De hecho, esta historia de Henry Bengoa en forma de anotaciones en el tique de la compra, en un folio pegado en el armario y subrayados en prospectos médicos se representó entre 1986 y 1987 en más de cincuenta escenarios, con narradores profesionales incluidos. Asimismo, algunos de los poemas aparecen en euskera y musicados en el libro-cedé Nueva Etiopía que publicó Atxaga. Es decir: puede que algunos de los poemas, en realidad, sean más bien canciones y por eso resulten más flojos. En cualquier caso, con sus altibajos, el libro tiene hallazgos, especialmente el relato de Henry Bengoa.

 

Los cautivos (el exilio de Echeverría), Martín Kohan
Editorial Sudamericana, Buenos Aires 2000
Colección Narrativas históricas
172 páginas, 5 pesos
Supermercado COTO, Río de Janeiro y Díaz Vélez

UNA HISTORIA DE MENTIRA

Cuesta entrar en este libro. Leída la primera página, el lector posiblemente retrocederá hasta el principio dos o tres veces, a ver si descifra la clave del texto. Porque si algo genera el inicio de esta novela, es extrañeza. Lo primero que el lector ve —literalmente— son dos párrafos y en cada párrafo un paréntesis largo, de hasta ocho líneas el segundo de ellos, es decir, digno de Augusto Monterroso. Lo segundo —y esto ni mucho menos resulta inmediato; se necesitan capítulos— es que hay dos narradores omniscientes y que ellos son los auténticos protagonistas; que uno de ellos va por fuera de los paréntesis y otro por dentro. Lo tercero, que no hay conflicto alguno. En otras palabras: el autor elude el póker clásico.

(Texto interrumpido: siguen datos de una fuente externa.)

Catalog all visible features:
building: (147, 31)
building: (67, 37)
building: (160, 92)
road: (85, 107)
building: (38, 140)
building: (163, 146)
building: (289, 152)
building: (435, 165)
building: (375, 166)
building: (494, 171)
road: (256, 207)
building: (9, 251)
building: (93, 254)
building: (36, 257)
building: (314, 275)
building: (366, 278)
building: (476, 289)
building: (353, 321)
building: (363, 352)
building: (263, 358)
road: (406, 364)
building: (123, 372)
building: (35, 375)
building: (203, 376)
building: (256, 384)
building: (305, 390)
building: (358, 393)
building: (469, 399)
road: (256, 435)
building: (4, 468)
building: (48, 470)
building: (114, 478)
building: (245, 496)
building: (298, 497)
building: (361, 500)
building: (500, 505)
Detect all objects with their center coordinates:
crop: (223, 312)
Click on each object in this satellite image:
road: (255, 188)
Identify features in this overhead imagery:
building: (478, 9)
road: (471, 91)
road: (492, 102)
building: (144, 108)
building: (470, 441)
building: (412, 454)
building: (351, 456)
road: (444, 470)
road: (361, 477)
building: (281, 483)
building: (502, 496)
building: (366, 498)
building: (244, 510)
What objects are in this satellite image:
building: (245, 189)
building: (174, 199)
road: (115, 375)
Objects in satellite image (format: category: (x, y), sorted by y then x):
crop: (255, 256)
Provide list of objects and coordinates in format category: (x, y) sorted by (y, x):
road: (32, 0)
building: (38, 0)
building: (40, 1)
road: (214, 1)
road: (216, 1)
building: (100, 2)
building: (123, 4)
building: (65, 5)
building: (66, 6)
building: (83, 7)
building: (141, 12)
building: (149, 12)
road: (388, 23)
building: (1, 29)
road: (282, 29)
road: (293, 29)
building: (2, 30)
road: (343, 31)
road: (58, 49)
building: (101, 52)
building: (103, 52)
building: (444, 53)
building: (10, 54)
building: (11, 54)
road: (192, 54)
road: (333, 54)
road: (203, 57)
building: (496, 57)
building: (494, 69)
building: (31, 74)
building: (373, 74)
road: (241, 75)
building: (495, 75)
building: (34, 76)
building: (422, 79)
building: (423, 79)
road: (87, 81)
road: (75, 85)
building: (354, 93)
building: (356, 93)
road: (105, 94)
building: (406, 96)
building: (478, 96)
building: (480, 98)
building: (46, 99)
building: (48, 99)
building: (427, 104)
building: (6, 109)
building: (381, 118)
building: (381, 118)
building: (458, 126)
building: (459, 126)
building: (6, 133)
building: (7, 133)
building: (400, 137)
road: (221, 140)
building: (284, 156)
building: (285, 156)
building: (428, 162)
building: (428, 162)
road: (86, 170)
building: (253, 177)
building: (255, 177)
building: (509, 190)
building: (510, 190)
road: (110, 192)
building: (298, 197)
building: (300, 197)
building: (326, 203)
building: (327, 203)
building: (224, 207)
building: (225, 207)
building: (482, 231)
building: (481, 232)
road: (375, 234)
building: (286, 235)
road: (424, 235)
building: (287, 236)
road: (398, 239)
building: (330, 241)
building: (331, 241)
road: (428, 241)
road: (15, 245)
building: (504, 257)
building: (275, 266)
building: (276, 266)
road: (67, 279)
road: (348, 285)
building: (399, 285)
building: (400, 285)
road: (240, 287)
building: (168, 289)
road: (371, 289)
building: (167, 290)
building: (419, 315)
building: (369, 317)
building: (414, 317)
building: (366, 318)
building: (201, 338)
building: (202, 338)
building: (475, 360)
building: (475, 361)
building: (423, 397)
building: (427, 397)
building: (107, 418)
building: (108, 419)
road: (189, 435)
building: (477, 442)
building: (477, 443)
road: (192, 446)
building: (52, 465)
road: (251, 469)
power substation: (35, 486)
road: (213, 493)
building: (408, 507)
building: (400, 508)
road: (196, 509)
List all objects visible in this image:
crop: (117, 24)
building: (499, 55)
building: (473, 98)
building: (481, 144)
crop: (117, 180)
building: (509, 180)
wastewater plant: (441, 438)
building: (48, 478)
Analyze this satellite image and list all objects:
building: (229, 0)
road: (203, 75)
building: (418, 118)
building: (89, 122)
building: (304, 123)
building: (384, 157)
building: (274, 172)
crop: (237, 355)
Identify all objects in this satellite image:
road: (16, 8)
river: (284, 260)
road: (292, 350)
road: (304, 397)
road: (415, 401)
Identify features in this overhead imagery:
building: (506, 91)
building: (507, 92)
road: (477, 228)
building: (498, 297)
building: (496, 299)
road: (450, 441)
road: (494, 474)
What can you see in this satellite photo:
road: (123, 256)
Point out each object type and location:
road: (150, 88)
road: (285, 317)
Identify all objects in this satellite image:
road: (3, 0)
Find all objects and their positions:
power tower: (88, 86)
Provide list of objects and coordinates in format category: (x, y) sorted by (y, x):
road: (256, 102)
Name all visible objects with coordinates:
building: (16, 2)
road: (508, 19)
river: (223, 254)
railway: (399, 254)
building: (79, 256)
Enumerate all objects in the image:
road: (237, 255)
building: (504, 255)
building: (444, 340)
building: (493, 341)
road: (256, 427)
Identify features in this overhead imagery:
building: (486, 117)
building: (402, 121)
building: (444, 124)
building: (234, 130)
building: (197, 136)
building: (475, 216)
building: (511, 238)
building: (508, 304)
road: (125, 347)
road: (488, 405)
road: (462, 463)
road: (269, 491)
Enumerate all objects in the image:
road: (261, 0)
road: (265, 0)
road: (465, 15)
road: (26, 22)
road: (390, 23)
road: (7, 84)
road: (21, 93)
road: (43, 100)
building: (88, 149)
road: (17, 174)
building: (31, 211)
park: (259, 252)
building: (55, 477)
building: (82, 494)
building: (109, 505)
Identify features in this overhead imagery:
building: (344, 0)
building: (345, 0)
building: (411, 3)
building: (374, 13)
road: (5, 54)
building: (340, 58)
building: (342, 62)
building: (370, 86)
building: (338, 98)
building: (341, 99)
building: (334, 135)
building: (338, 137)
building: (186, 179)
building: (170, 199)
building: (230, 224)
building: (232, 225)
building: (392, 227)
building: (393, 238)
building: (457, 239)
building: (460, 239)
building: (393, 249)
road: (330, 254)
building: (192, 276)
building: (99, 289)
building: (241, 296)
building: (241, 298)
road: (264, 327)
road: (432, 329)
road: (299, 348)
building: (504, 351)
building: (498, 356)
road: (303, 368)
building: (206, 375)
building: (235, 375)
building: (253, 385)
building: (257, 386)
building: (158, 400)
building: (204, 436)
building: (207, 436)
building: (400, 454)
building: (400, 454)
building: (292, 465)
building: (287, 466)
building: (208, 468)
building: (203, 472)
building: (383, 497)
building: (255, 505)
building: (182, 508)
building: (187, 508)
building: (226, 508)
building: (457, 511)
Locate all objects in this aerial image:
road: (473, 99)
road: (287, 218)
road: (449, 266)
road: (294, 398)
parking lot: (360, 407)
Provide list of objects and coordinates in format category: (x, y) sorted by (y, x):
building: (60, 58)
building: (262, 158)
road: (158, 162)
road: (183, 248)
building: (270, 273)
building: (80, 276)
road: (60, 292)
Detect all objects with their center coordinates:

La novela se caracteriza por el estatismo, por una pampeana sensación de que no sucede nada, de que lo único que importa son las charadas de dos narradores, mano a mano, como si estuvieran leyendo un libro de historia y que cuentan este episodio como podrían contar cualquier otro. Quiero decir: sólo importa cómo se narra. Tampoco importa la verdad histórica, sino la ficción posible a partir de ella. O según una de las metáforas que emplea Martín Kohan (Buenos Aires, 1967): narrar la Historia es como intentar que dos gauchos acuerden los detalles de una peripecia común: con suerte, alumbrarán un mísero fragmento de la verdad entre ambos; lo demás será pura ficción para acaparar la atención del público.

Mientras que formalmente la novela tiene su complejidad, el argumento resulta sencillo. En tiempos de unitarios y federales, el poeta romántico y unitario Esteban Echeverría, camino de su exilio a Uruguay, se refugia en la finca de Los Talas, propiedad de un amigo suyo. Los gauchos que trabajan allí pasan los días esperando que el patrón les haga una visita. El único consuelo de éstos consiste en mirar la luz encendida allá lejos, en la casa, sin saber siquiera que en vez del patrón es un tal Echeverría quien la prende para sentarse a escribir poemas. Con esos pocos elementos y el carácter de bestias ignorantes que otorgan ambos narradores a los gauchos, el argumento se va desplegando.

Si se logra entrar en él, el libro entretiene y ofrece escenas divertidas, como la del duelo de escupitajos entre dos gauchos. Asimismo, los excesos que comenten los dos narradores tienen su gracia. Sin embargo, desconciertan algunas salidas de tono de éstos: igual hablan de «chimangos», «caranchos » o «paisanos acovachados en sus entrañas» que discuten la validez de un adjetivo, hablan de la metonimia o le espetan al lector que «el magma gelatinoso de los pensamientos de Maure, que eran prelingüísticos, necesariamente se aclara en su trasposición al lenguaje». Es decir: a veces la experimentación se convierte sólo en gélida metaliteratura con guiños a los académicos del aburrimiento. Salvo esos exabruptos, la lectura resulta placentera.